Алеша рассказал, зачем он явился в военкомат. Майор поморщился:

— Чего это ты придумал! Фантазируешь и так далее. Сибирь… Война-то ведь вот-вот кончится. И заживем, как положено. Да разве можно равнять такой город с Сибирью! Тут тебе и фрукты, и теплынь такая, а что в Сибири? Снега да морозы. Может, там девушка у тебя? Или кто еще?

— Никого нет.

— Так чего ты мне, голубчик, голову морочишь. Иди в торг, — майор весело подмигнул.

— Но я уезжаю. В город Ачинск.

Майор не сказал больше ни слова. Взял военный билет, сходил куда-то, пожал Алеше на прощание руку и принялся перебирать папки с личными делами. Видно, сердился он, что понапрасну старался, подыскивая Алеше подходящее место.

Ахмет вышел на стук растерянный, вялый. Лобастая голова ушла в плечи. Только в глазах метался неистребимый огонь.

— Сплю плохо. С той самой ночи, — признался он. — Все думаю. И это ты виноват, ты! Разбередил душу. Работать хочу, очень хочу… Да ты не стой у порога — проходи.

— Тебе нужно в больницу, — сказал Алеша, стараясь не глядеть на друга.

— Я умру, когда зацветет сирень. Мне всегда трудно в это время. Но прежде я напишу картину. Я успею ее написать! И еще вот такой замысел. Представь себе воду. Ведро воды. Закопченное, ржавое. И небритую щеку человека, который умывается. Лица не видно. Лишь в воде, в масляных кругах — огромные глаза.

«Ты ничего уже не напишешь, Ахмет. Тебя не хватит на эту картину», — горько думал Алеша.

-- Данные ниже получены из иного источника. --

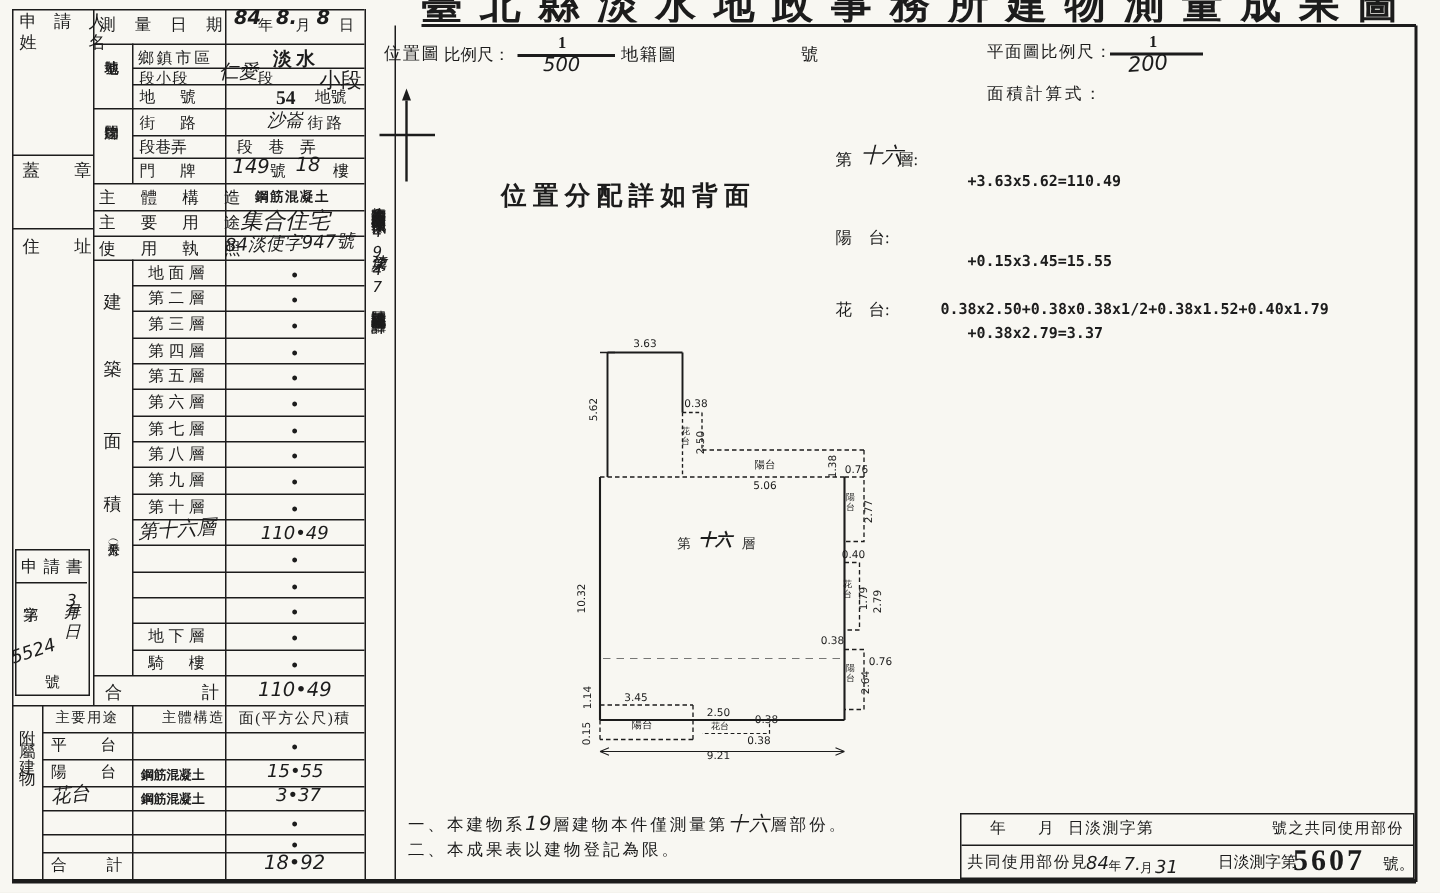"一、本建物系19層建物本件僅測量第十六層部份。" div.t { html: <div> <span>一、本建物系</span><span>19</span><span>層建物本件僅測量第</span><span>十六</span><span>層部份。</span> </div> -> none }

— Но они не возьмут у меня эту картину, — продолжал Ахмет. — Я подарю ее школе для пионерской комнаты. Ребята повесят ее рядом с барабаном и горном. Это было бы прекрасно!.. — продолжал Ахмет.

— Хватит, Ахмет! — оборвал его Алеша.

— Извини, друг, — он сразу сник и заговорил совершенно другим тоном — просто и деловито. — Вчера вечером видел Ларису Федоровну. Сказал о тебе. Она просила зайти. Нашу школу перевели в другое помещение, а то здание занимает госпиталь. Если хочешь, пойдем к Ларисе Федоровне. Тут недалеко.

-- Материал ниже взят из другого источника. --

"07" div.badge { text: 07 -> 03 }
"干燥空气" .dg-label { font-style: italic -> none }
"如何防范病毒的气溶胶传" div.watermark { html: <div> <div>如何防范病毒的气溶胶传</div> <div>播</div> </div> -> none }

Алеша уважал Ларису Федоровну за ее острый ум и справедливость. Да, тогда он много читал, твердо уверенный, что это очень нужно ему, что это больше пригодится в жизни, чем тригонометрические функции Ивана Сидоровича.

Однако все эта годы совсем не заглядывал в книги и не писал стихов. Может, прав был тот, кто сказал: когда гремят пушки, музы молчат? А сурковская «Землянка» и симоновское «Жди меня» — те самые исключения, которые подтверждают правило. Правда, еще как-то живут подписями к карикатурам бесхитростные раешники.

Кроме того, было у Алеши чувство, что он шел к Ларисе Федоровне на экзамен. Прожито нелегкое время, постигнуто многое. И Алеша знал урок, он готов был ответить на все вопросы.

Когда Алеша вошел в вестибюль школы, ему вдруг показалось, что не было ни выпускного вечера, ни боя за Миусом, ни госпиталей. Словно все пригрезилось Алеше в короткую минуту забытья. Пусть это была совсем другая школа и учились в ней другие ребята.

— Ну как? — спросил он у Ахмета, когда они по широкой лестнице поднялись на второй этаж.

— Нормально, — ответил тот.

Очевидно, Ахмет бывал здесь не раз. Его ничто не трогало так, как Алешу. А тому казалось: только поверни в коридор направо — и окажешься среди ребят из десятого «А». Замашет здоровенными руками, утихомиривая класс, учком Костя. Высунет в открытую дверь облупленный нос Ванек. Забасят, рассказывая о своих мужских победах, «женихи». А сторонкой, солидно позванивая осоавиахимовскими значками, пройдет Петер из десятого «Б», знающий всех иностранных деятелей. Тот самый Петер, по которому тайно вздыхали многие девчонки в школе. Но он, всегда мечтавший о ратном подвиге, не удостаивал их своей дружбой. Он считал, что прежде всего — школьная работа.

Теперь Петер у немцев. И Алеше не хотелось говорить об этом Ларисе Федоровне.

В учительской никого не оказалось, и Алеша с Ахметом в коридоре стали ждать перемены. Алеша, как прежде, с маху сел на подоконник. В ноздри ударило пылью, и он едва удержался, чтобы не чихнуть. И рассмеялся. Как все-таки здесь приятно!

— А ты помнишь, Ахмет, как расписали меня в стенгазете?

— Ну как же! Было дело, воспитывали. И наши труды не пропали даром. Мы имеем в лице товарища Колобова гражданина, живущего самыми передовыми идеями нашего века. Ура товарищу Колобову!

— Чего смеешься, Ахмет? Ты думаешь, эти будут лучше нас? — Алеша кивнул головой в сторону классных комнат. — Не знаю.

— Ты бы согласился поучиться сейчас, скажем, снова в десятом? — спросил Ахмет.